The original area is given by the formula:


a = pi * r^2


The new area is given by the formula


a + 32 * pi = pi * (2r - 5)^2


Replace a with the equivalent expression of pi*r^2 and you get:


pi*r^2 + 32*pi = pi*(2r-5)^2


Simplify to get:


pi*r^2 + 32*pi = 4*pi*r^2 - 20*pi*r + 25*pi


Divide both sides of this equation by pi to get:


r^2 + 32 = 4r^2 - 20r + 25


Subtract r^2 + 32 from both sides of this equation to get:


3r^2 - 20r - 7 = 0


This factors out to be (3r+1) * (r-7) = 0


This makes r = -1/3 and r = 7


r can't be negative so the answer is r = 7.

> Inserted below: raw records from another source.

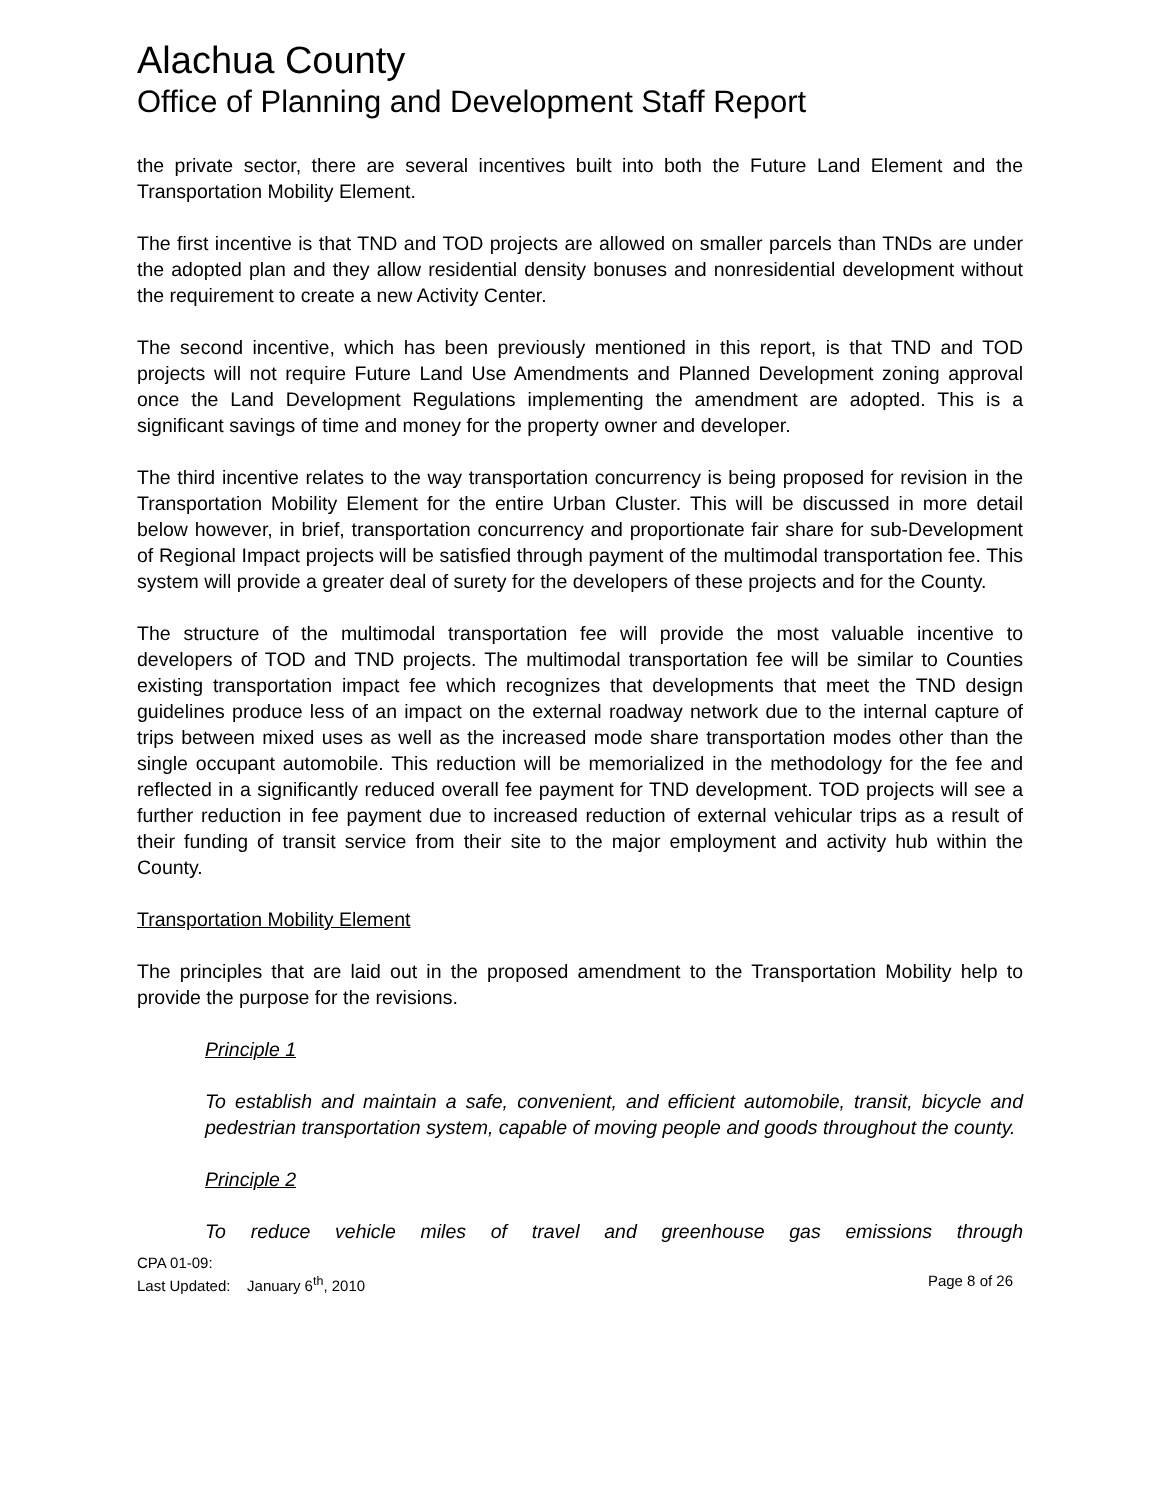Alachua County
Office of Planning and Development Staff Report
the private sector, there are several incentives built into both the Future Land Element and the Transportation Mobility Element.
The first incentive is that TND and TOD projects are allowed on smaller parcels than TNDs are under the adopted plan and they allow residential density bonuses and nonresidential development without the requirement to create a new Activity Center.
The second incentive, which has been previously mentioned in this report, is that TND and TOD projects will not require Future Land Use Amendments and Planned Development zoning approval once the Land Development Regulations implementing the amendment are adopted. This is a significant savings of time and money for the property owner and developer.
The third incentive relates to the way transportation concurrency is being proposed for revision in the Transportation Mobility Element for the entire Urban Cluster. This will be discussed in more detail below however, in brief, transportation concurrency and proportionate fair share for sub-Development of Regional Impact projects will be satisfied through payment of the multimodal transportation fee. This system will provide a greater deal of surety for the developers of these projects and for the County.
The structure of the multimodal transportation fee will provide the most valuable incentive to developers of TOD and TND projects. The multimodal transportation fee will be similar to Counties existing transportation impact fee which recognizes that developments that meet the TND design guidelines produce less of an impact on the external roadway network due to the internal capture of trips between mixed uses as well as the increased mode share transportation modes other than the single occupant automobile. This reduction will be memorialized in the methodology for the fee and reflected in a significantly reduced overall fee payment for TND development. TOD projects will see a further reduction in fee payment due to increased reduction of external vehicular trips as a result of their funding of transit service from their site to the major employment and activity hub within the County.
Transportation Mobility Element
The principles that are laid out in the proposed amendment to the Transportation Mobility help to provide the purpose for the revisions.
Principle 1
To establish and maintain a safe, convenient, and efficient automobile, transit, bicycle and pedestrian transportation system, capable of moving people and goods throughout the county.
Principle 2
To reduce vehicle miles of travel and greenhouse gas emissions through
CPA 01-09:
Last Updated: January 6<sup>th</sup>, 2010 Page 8 of 26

that would be selection c.


Plug this value into the original equation and you get:


a = pi * r^2 becomes a = pi * 49 which becomes a = 49*pi.


The new radius is equal to 2r - 5 which makes the new radius equal to 14 - 5 which makes the new radius equal to 9.


a = pi * 9^2 becomes a = pi * 81 becomes a = 81*pi


81*pi - 49*pi = 32*pi satisfying the requirements of the problem that states that when the radius is increased from 7 to 9, the area is increased by 32*pi.


9 = 2*7 - 5 = 14 - 5 = 9 which is true, confirming the radius increase.


81*pi - 49*pi = 32*pi conforming the area increase.